En 1977, il obtient le césar du Meilleur rôle pour Le Crabe tambour, un film de Schoendoerffer où l’on peut apprécier, également, le talent de Claude Rich disparu récemment (le 20/07/2017). Là il incarne un commandant d’escorteur, capitaine de vaisseau qui se remémore les ans bruns sans que ça puisse faire marée…

Jean aurait pu continuer à se faire remarquer dans des films riches, graves, pourvoyeurs de réflexions métaphysiques mais il aime trop la fantaisie et son coté fantasque le fera jouer dans des œuvres triviales :

-      Je ne me prends pas au sérieux et je fais dans l’alimentaire, enfin celui de mon cheval, lance-t-il comme une boutade bien pesée.

Car Rochefort est un cavalier émérite. Il consacre beaucoup de temps à soigner et monter ses destriers, ses fesses unies vers selle ; sur la monture il ressent le bonheur ; heureux l’être y est ! Avec une telle zoothérapie qu’il mène à bon trot on ne le verra jamais débris d’abattu.

Il est tellement prêt à tout pour ramener l’avoine qu’il s’engage dans un Don Quichotte, un film avorté que prétendait achever Terry Gilliam (octobre 2000)  mais qui finira en documentaire !

Il n’empêche, Jean continue dans le 7ème art et, comme la passion équestre le séquestre il pousse le vice à commenter les épreuves chevalines des JO de 2004 !

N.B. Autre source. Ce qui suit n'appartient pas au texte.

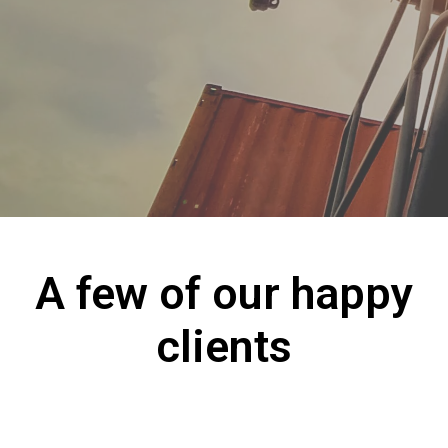
A few of our happy
clients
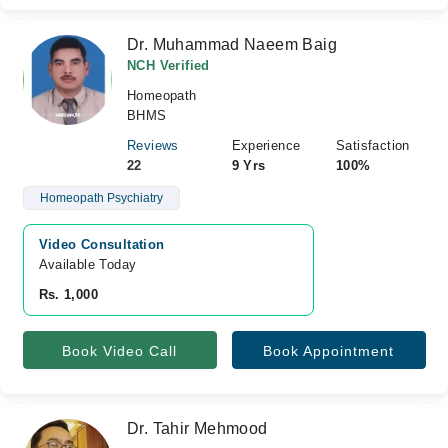
Dr. Muhammad Naeem Baig
NCH Verified
Homeopath
BHMS
Reviews
Experience
Satisfaction
22
9 Yrs
100%
Homeopath Psychiatry
Video Consultation
Available Today
Rs. 1,000
Book Video Call
Book Appointment
Dr. Tahir Mehmood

En 2015, trois ans après L'Artiste et son modèle (film de Fernando Trueba avec notamment Claudia Cardinale), Jean Rochefort revient au cinéma. Dans Floride de Philippe Le Guay. L’acteur interprète Claude Lherminier, un chef d'entreprise frappé par Alzheimer et qui se fait un sang royal (l’hermine y est !). Un rôle terrible qui le renvoie à sa propre mort, qu’il sent imminente…

Effectivement, après un ultime sursaut médiatique qui le voit transformé en président du 26e festival du film britannique de Dinard (septembre 2015), la camarde le rattrape.

Il meurt le 9 octobre 2017 en laissant à notre patrimoine culturel quelque 120 films, de factures inégales, certes, mais qui nous rappelleront toujours son jeu d’acteur, entre flegmatisme et tendresse malicieuse.


Un grand Monsieur bien aimé de tous vient de nous quitter.